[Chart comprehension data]
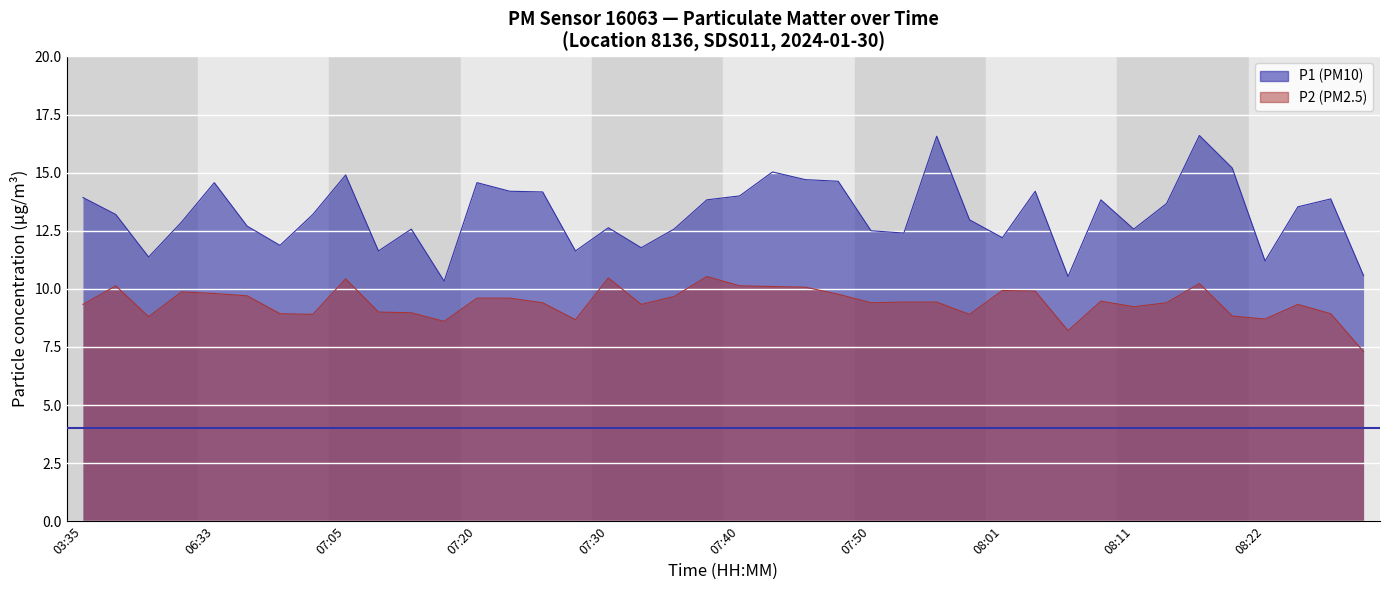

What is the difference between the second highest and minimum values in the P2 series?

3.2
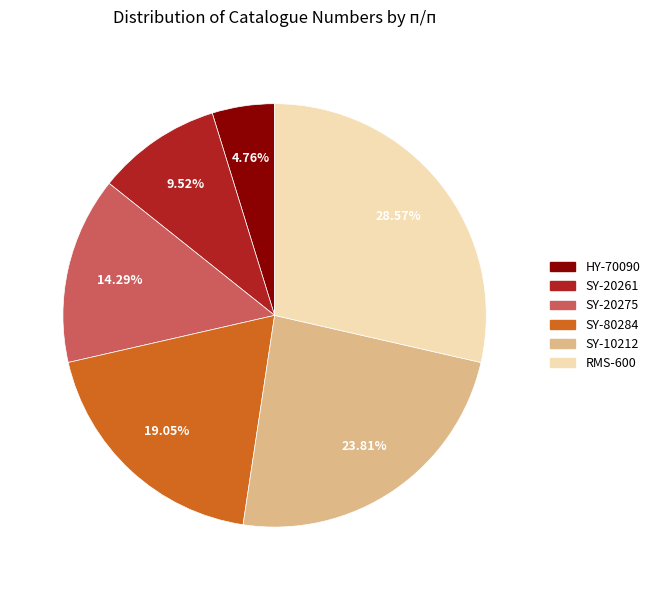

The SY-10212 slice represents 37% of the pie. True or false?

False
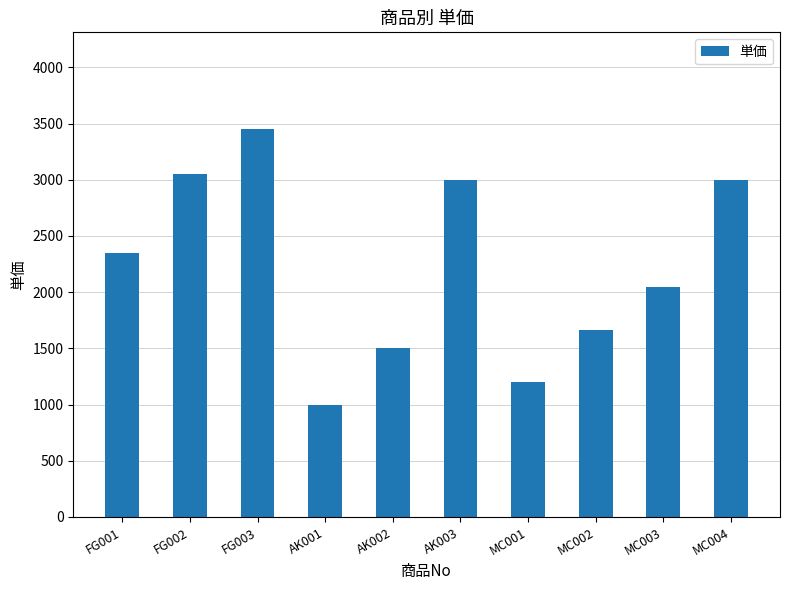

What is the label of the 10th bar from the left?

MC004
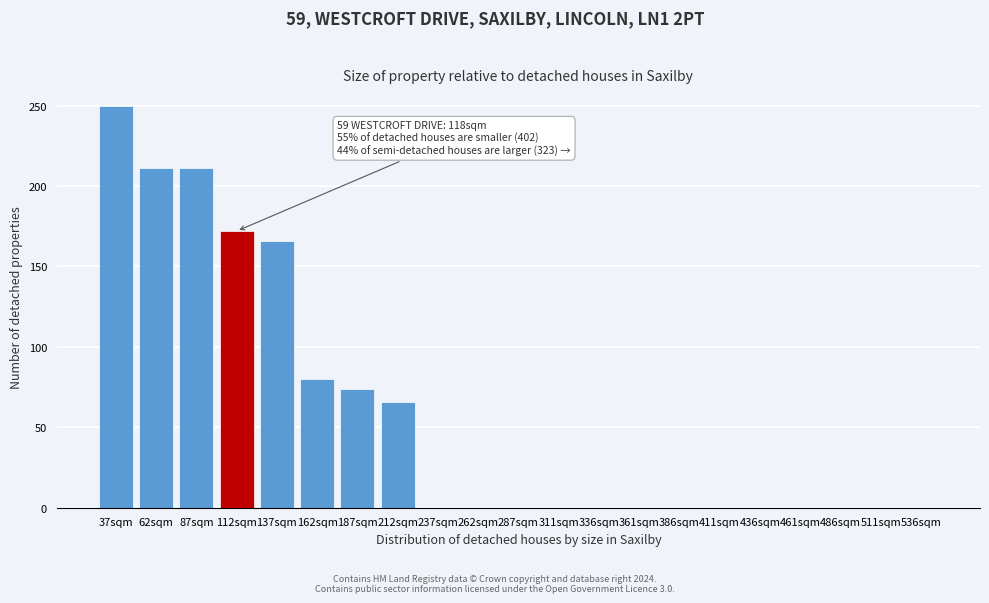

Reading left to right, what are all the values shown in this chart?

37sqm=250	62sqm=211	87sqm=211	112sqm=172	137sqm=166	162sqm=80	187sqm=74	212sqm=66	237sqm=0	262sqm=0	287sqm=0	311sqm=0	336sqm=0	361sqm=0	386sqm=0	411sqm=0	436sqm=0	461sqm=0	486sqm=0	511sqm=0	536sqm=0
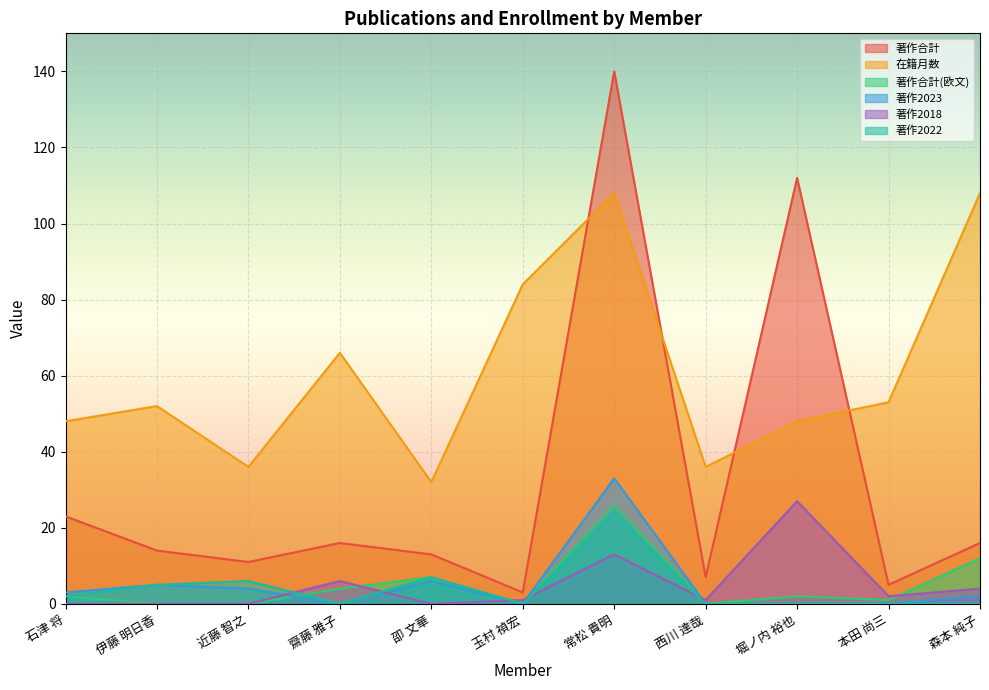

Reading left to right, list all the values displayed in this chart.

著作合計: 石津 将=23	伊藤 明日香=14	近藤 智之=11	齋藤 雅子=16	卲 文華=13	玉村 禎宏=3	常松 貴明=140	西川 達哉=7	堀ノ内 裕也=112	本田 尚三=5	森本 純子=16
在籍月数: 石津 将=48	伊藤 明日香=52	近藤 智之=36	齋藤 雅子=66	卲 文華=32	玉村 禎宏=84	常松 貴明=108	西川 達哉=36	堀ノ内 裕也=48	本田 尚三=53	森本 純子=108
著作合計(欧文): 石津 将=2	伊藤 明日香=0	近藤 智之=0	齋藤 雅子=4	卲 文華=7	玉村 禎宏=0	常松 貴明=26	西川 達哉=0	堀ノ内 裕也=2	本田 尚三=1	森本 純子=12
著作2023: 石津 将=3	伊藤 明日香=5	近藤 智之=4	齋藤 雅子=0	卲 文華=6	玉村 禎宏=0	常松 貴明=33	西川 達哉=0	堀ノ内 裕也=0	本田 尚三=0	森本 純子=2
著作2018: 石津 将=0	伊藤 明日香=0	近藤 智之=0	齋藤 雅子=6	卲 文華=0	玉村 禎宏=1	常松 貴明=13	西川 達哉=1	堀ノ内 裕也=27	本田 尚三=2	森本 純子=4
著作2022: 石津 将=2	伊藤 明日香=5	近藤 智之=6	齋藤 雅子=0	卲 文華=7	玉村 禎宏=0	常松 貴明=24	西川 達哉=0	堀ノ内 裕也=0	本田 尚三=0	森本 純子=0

PROMPT:
Count the lines in the material above that contain the string "values", treating uppercase and lowercase as different. Reply with the number only.

TASK ANSWER:
3